I also ran across some other helpful links that I will have to spend more time investigating, but thought you might enjoy if you are working hard to learn more about how all this blogging works.

Ah, nothing like some homework.

Lorelle
Tulsa, Oklahoma

The Transformation

Yesterday morning, I came back downstairs after a huge family breakfast at Terry and Lisa’s home. Brent’s mother asked, “What happened to the glamor lady?”

Looking down at my bleach stained, holey pants and grease smudged torn t-shirt, I explained, “I’m trailer trash now.”

It’s a funny comment, but it is the truth.

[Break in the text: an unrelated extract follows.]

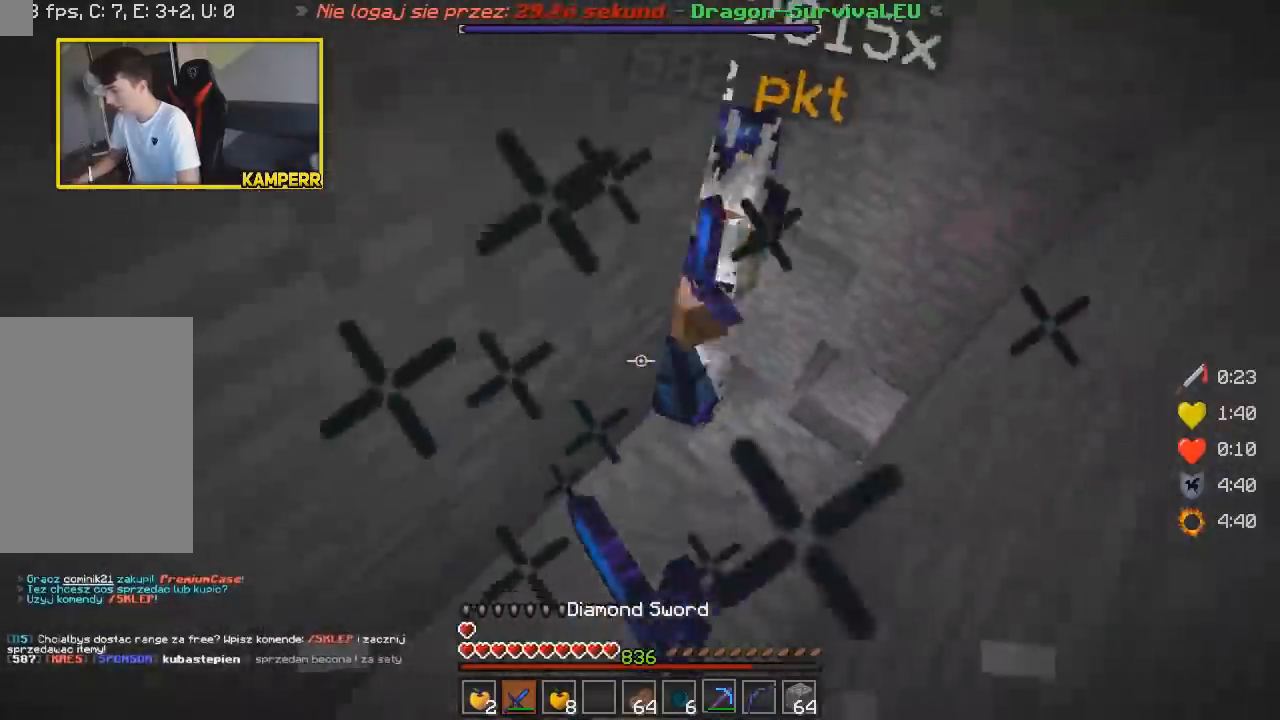
{"keys": ["w"], "mouse": ["left"], "events": [[200, "mouse_left", "up"], [233, "mouse_left", "down"], [300, "mouse_left", "up"], [317, "mouse_left", "down"]]}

Our life is now on high speed transformation between looking good for the visiting relatives and racing out to the trailer to repair and replace almost everything in the trailer.

We celebrated Thanksgiving on Friday, giving time for those flying or driving into town to arrive and get a little settled. While we came from the furthest distance, Brent’s Uncle Gordon and Aunt Ruth came from Montana and others drove up from all parts of Texas and Oklahoma. Some of the youngest cousins Brent hadn’t seen since they were tiny babies, so it was a big shock for him. For me, most of these people were old acquaintances met along the way for the past 10 years, but almost all of them strangers I felt I was meeting for the first time. Some are thicker and thinner than they were, but for the most part, they seem a lot happier than I’ve seen them before, and this is a good thing.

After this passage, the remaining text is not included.